= Wayne Freedman =

American journalist

Wayne Freedman is a former feature reporter for KGO-TV; the ABC owned television station in San Francisco, California.

==Early life and education==
Freedman was raised in Los Angeles by his parents, Alicia Krug Freedman, a Broadway performer, and Mike Freedman, who worked as a director, producer, and cameraman for ABC for 42 years.

Freedman's education included Hughes Junior High School in Woodland Hills, California. Through his work in the school newspaper, he became published with a regular column in a Los Angeles newspaper at the age of fourteen. Wayne graduated from Chaminade High School 1n 1972, where he participated on the Track Varsity team as a pole vaulter. He worked as an apprentice at KABC-TV while earning a bachelor's degree in political science from the University of California, Los Angeles. He then studied journalism at the University of Missouri, earning a master's degree in 1978.

==Career==
In the late 1970s Freedman began his television reporting career at WLKY-TV in Louisville, Kentucky before moving to WAVE-TV. Freedman then worked at KDFW-TV in Dallas, Texas and then moved to San Francisco in 1981 to work for KRON-TV. He also worked for the CBS News morning show for a year and a half.

In 1991, he began his tenure at KGO-TV and during his career, his coverage included Russia in 1992 and Hurricane Katrina. Following the September 11, 2001 attacks, he traveled across the United States by train, speaking with people along the way to Ground Zero. In 2006 he repeated this trip to mark the five-year anniversary of the attack.

Freedman is the author of a book, It Takes More Than Good Looks To Succeed In Television Reporting, first published in 2003. In a 2005 review for Journalism & Mass Communication Educator, Lee Hood writes, "Freedman, one of the pre-eminent feature reporters in the country, effectively weaves examples from more than a quarter century of experience in local news (he is now at KGO in San Francisco) and network news (CBS) to illustrate important points about the art of television news reporting." In 2011, his book had been assigned in courses at 50 universities.

Freedman also wrote articles for the Golf Writers Association of America and wrote for the Northern California Golf Guide at KGO-TV.
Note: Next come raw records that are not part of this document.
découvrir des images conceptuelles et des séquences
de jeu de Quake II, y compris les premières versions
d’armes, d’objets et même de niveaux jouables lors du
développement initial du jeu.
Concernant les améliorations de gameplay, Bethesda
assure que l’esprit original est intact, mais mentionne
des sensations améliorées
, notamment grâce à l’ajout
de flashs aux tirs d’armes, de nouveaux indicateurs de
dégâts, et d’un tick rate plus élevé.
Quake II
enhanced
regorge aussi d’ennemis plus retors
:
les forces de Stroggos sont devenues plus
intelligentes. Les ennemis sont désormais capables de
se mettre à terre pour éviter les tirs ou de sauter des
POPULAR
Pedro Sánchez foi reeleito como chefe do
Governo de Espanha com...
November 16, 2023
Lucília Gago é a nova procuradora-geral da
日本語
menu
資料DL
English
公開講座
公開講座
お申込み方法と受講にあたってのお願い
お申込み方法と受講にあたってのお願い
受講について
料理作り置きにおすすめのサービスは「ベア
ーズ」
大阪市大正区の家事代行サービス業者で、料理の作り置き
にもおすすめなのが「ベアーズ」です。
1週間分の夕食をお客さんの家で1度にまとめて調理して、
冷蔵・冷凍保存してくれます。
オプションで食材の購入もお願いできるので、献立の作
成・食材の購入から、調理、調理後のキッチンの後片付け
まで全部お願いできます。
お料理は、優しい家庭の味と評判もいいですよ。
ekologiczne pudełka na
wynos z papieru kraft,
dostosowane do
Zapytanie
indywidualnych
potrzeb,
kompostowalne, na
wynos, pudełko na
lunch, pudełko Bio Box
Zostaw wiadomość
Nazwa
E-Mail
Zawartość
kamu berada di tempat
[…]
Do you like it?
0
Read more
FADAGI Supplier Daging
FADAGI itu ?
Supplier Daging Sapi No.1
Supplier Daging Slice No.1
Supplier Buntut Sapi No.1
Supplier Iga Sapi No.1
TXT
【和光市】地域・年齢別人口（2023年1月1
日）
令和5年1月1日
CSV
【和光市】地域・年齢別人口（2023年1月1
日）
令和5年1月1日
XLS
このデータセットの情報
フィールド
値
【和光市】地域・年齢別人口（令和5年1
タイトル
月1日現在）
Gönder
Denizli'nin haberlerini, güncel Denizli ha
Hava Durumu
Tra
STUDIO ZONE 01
In 2021, he announced his retirement from KGO-TV.

== Awards ==
- 54 Emmy awards from the Northern California chapter of the National Academy of Television Arts and Sciences.
- 2002 inductee into the Silver Circle of the Northern California chapter of the National Academy of Television Arts and Sciences
- 2021 Governors' Award, Northern California chapter of the National Academy of Television Arts and Sciences
- 2022 Career Achievement Award, Northern California Chapter Society of Professional Journalists

==Works==
- Wayne Freedman (2017). "Why I'm a Journalist"
- It Takes More Than Good Looks to Succeed at Television News Reporting Chicago : Bonus Books, ©2003 ISBN 9781566251884

==Media==
In 1999, Freedman was featured in the short documentary Wayne Freedman's Notebook by Aaron Lubarsky. In a review for the Chicago Tribune, Steve Johnson writes, "At less than 30 minutes, "Wayne Freedman's Notebook" only suggests what it might have been, an in-depth profile of a haunted but admirable figure and a damning portrait of local TV news painted from an unusual perspective. But it is a vivid and worthwhile illumination of one man with a soul trying to survive within the strictures of a limiting medium."

==Personal life==
He lives in Marin County, California. In 2021, he said he plans to move to North Carolina with his wife.